Questions about a patient's daily routine, specific fingers affected by tingling, whether the pain is worse at night than during the day and if shaking one's wrists alleviates discomfort can help doctors determine if the problem is directly related to carpal tunnel syndrome or possibly something else. A thorough patient history also helps determine whether a specific activity may be to blame, such as smoking, which can restrict blood flow to the median nerve. Swelling caused by another injury or activity can also constrict the nerve, but in some patients carpal tunnel syndrome could be hereditary – meaning something more than a common treatment may be needed.
Options for Relief
Treatments can range from simple things like adding a wrist-rest pad in front of a computer keyboard, wearing wrist splints to take pressure off the median nerve and taking nonsteroidal anti-inflammatory drugs or NSAIDs. But more complex treatments may include steroid medications such as injections of corticosteroids to alleviate inflammation. The shots can provide temporary relief for weeks and even months, but they are not a permanent solution.

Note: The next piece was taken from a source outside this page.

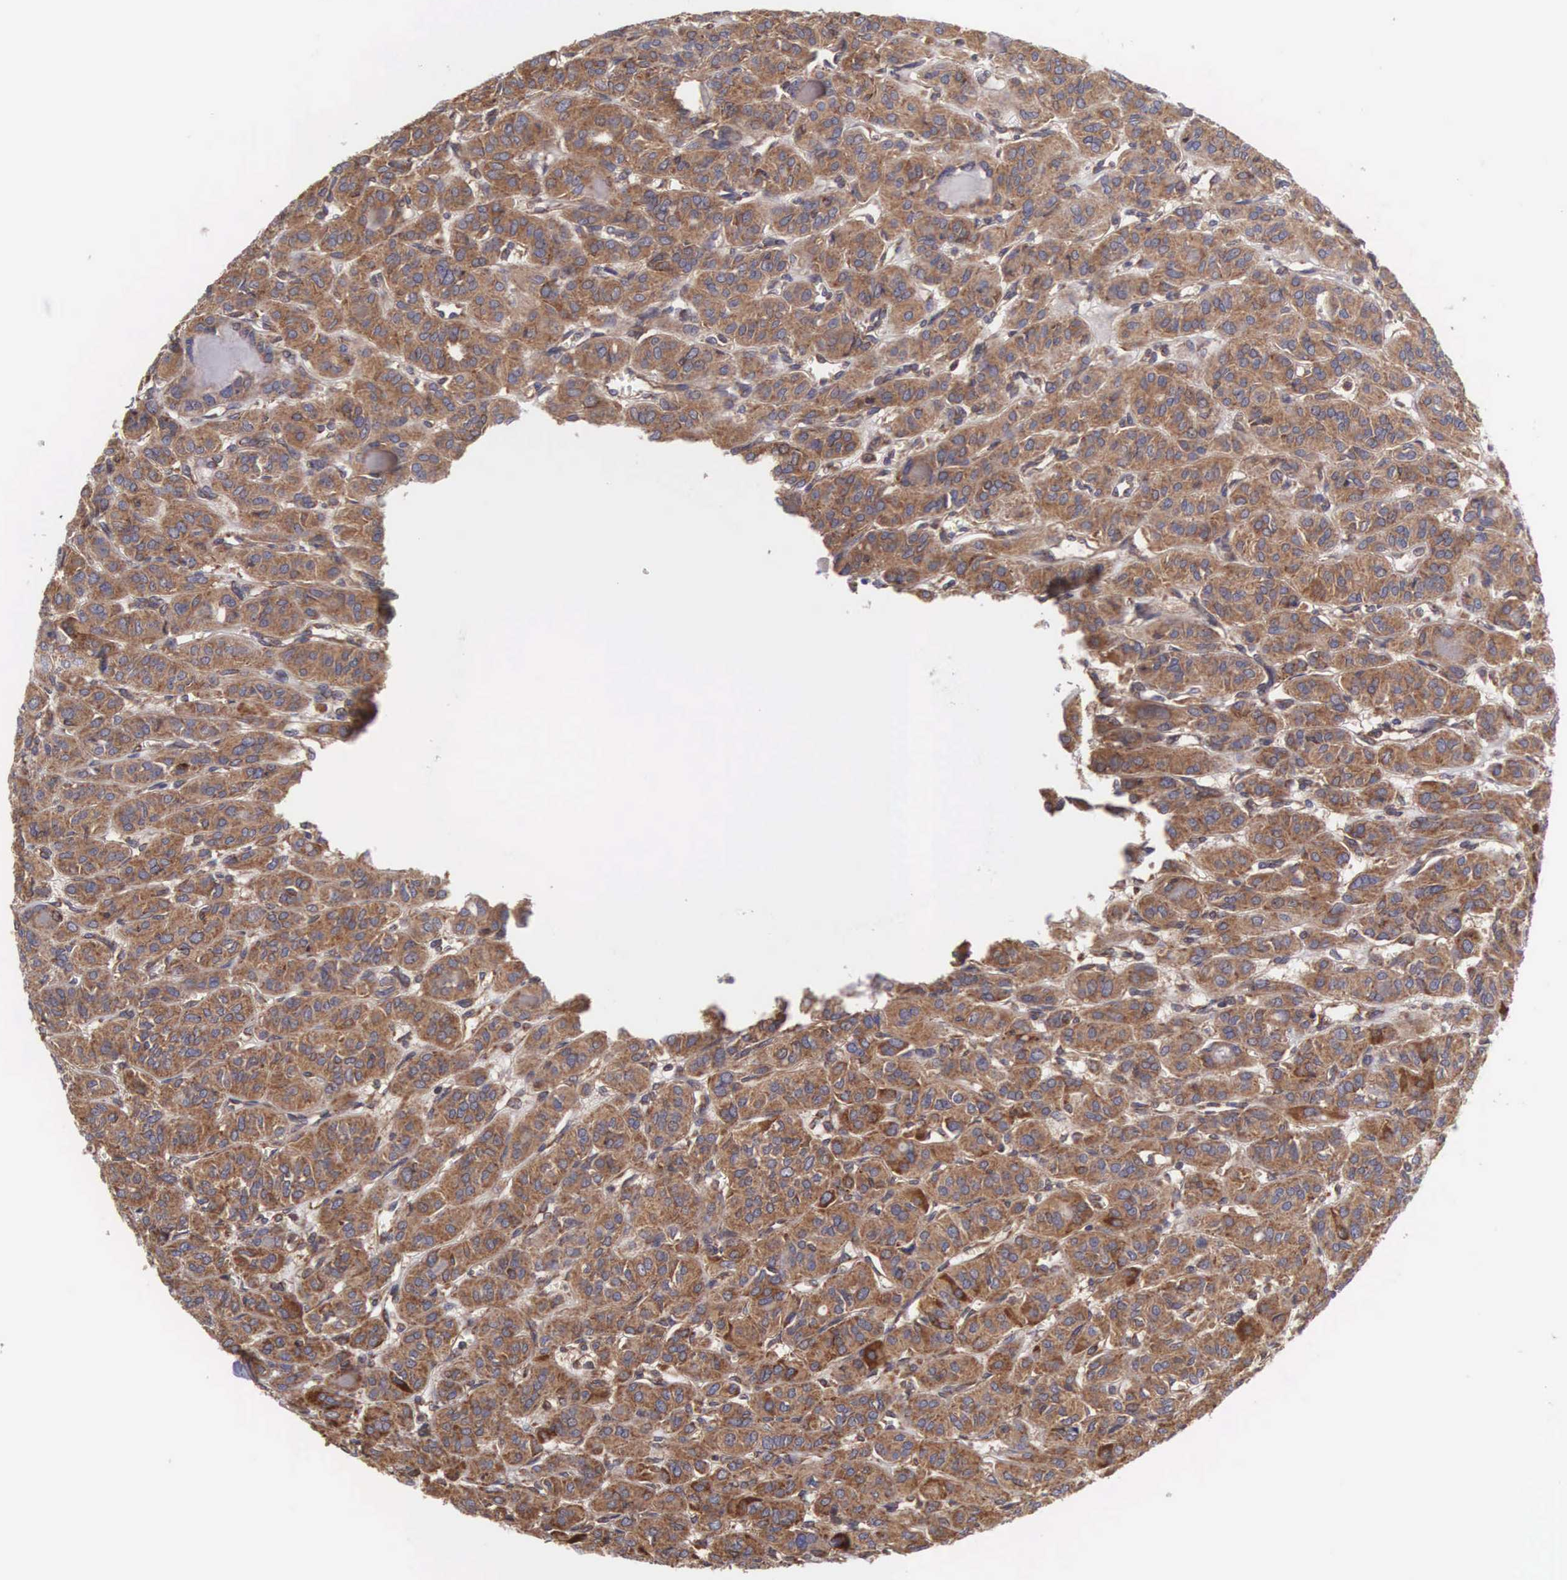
{"staining": {"intensity": "moderate", "quantity": ">75%", "location": "cytoplasmic/membranous"}, "tissue": "thyroid cancer", "cell_type": "Tumor cells", "image_type": "cancer", "snomed": [{"axis": "morphology", "description": "Follicular adenoma carcinoma, NOS"}, {"axis": "topography", "description": "Thyroid gland"}], "caption": "About >75% of tumor cells in follicular adenoma carcinoma (thyroid) show moderate cytoplasmic/membranous protein positivity as visualized by brown immunohistochemical staining.", "gene": "DHRS1", "patient": {"sex": "female", "age": 71}}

Surgery may be considered for sufferers who endure severe carpal tunnel syndrome pain and don't respond to previous treatments. Orthopedic surgeons can create more space in the carpal tunnel by cutting the traverse carpal ligament in the wrist to relieve pressure on the median nerve. An endoscopic procedure may also be used where surgeons insert a thin, narrow tube through a small wrist or palm incision. A tiny camera at the end of the tube allows the physician to see what is applying pressure on the nerve and cut ligaments if necessary, without making a larger incision.
"Carpal tunnel syndrome is treatable and those who think they may be affected should see a physician if the tingling and pain is interfering with their job and overall quality of life," added Dr. Talerico. "There are different ways it may affect sufferers and knowing a patient's medical history and routine activities are important first steps for doctors to help patients achieve relief."